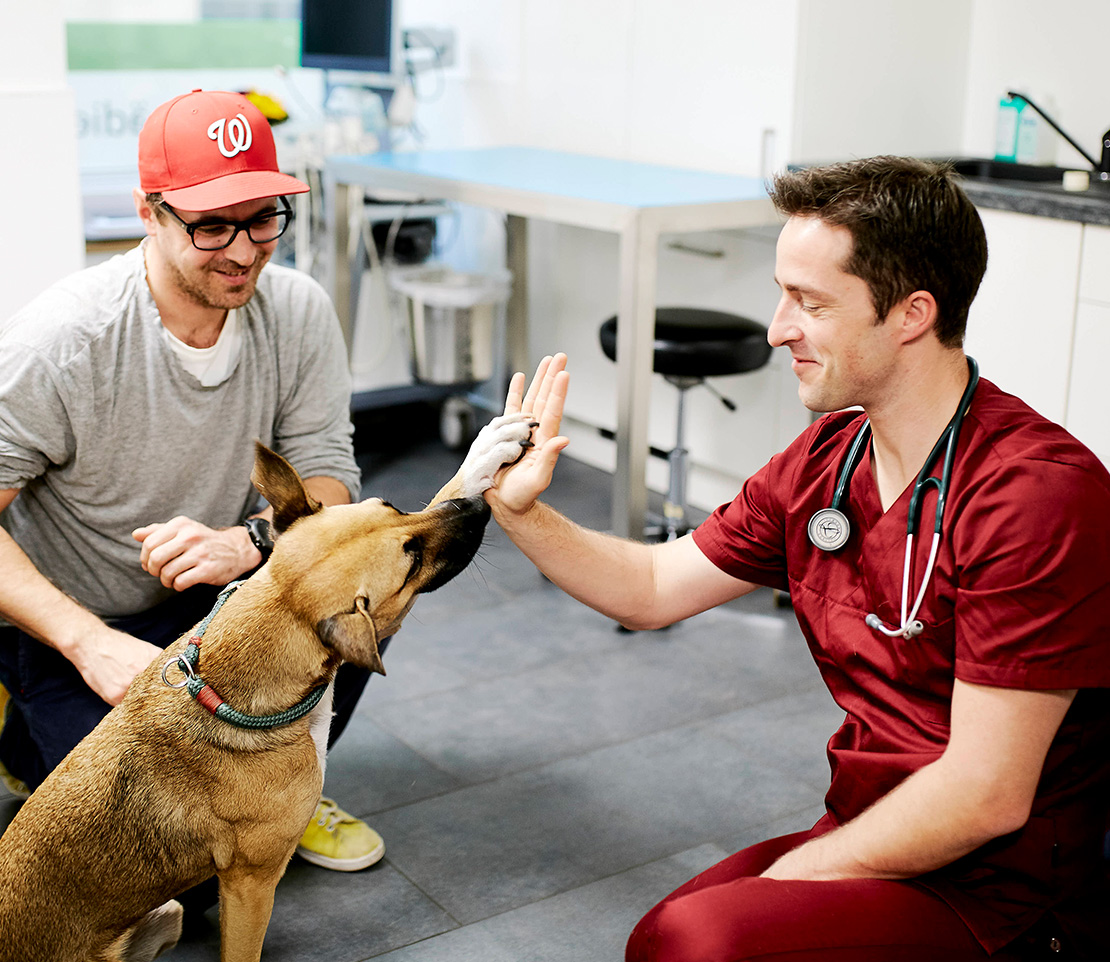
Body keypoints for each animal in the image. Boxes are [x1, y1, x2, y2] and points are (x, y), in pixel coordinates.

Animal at [0, 417, 537, 962]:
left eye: (392, 506)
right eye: (411, 562)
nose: (479, 510)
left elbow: (446, 490)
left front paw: (488, 452)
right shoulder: (249, 884)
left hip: (165, 914)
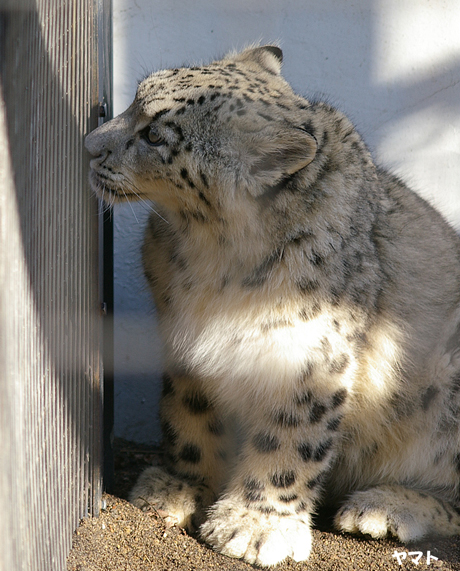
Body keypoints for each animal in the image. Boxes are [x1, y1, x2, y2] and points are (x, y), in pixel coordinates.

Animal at [84, 45, 460, 568]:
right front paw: (178, 487)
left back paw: (382, 508)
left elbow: (290, 438)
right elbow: (189, 413)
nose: (89, 145)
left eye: (157, 135)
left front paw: (255, 527)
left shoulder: (310, 353)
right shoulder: (184, 339)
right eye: (134, 100)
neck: (210, 256)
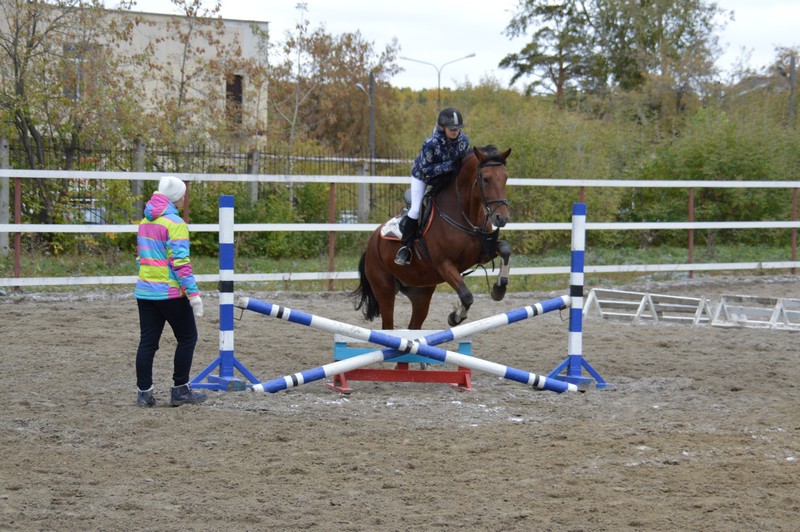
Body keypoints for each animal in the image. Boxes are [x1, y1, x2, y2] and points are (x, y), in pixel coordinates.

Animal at [354, 143, 512, 330]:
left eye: (505, 178)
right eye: (486, 179)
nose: (502, 218)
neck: (465, 215)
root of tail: (372, 242)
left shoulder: (482, 253)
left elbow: (505, 249)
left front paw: (499, 289)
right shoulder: (444, 264)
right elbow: (466, 296)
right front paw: (454, 317)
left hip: (421, 292)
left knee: (414, 325)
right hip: (384, 290)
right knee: (388, 324)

————

*THE PROBLEM:*
Verbatim reproduction of every entry is needed, with the images left out.

*EXPECTED ANSWER:*
Body keypoints for each animal in the image. Boxes are [x1, y1, x2, y2] and points are (x, y), in pixel coordinates.

Animal at [0, 417, 537, 962]:
left eye: (392, 506)
right eye: (411, 562)
nose: (479, 510)
left elbow: (446, 490)
left front paw: (488, 452)
right shoulder: (249, 884)
left hip: (165, 914)
Body keypoints for each animal in the image. Boxes are [x1, y1, x2, y2] and points are (x, y), in pixel coordinates.

Animal at [84, 45, 460, 568]:
right front paw: (178, 487)
left back paw: (382, 508)
left elbow: (290, 438)
right elbow: (189, 413)
nose: (89, 145)
left eye: (157, 135)
left front paw: (255, 527)
left shoulder: (310, 353)
right shoulder: (184, 339)
right eye: (134, 100)
neck: (210, 256)
Body keypoints for each animal in the image. Boxes are [x1, y1, x2, y2] and points are (x, y), in pixel coordinates.

Animal at [354, 143, 512, 330]:
left eye: (505, 178)
right eye: (486, 179)
nose: (502, 218)
neck: (465, 215)
root of tail: (372, 242)
left shoulder: (482, 253)
left elbow: (505, 249)
left front paw: (499, 289)
right shoulder: (444, 264)
right elbow: (466, 296)
right front paw: (454, 317)
left hip: (421, 292)
left knee: (414, 325)
right hip: (384, 290)
right knee: (388, 324)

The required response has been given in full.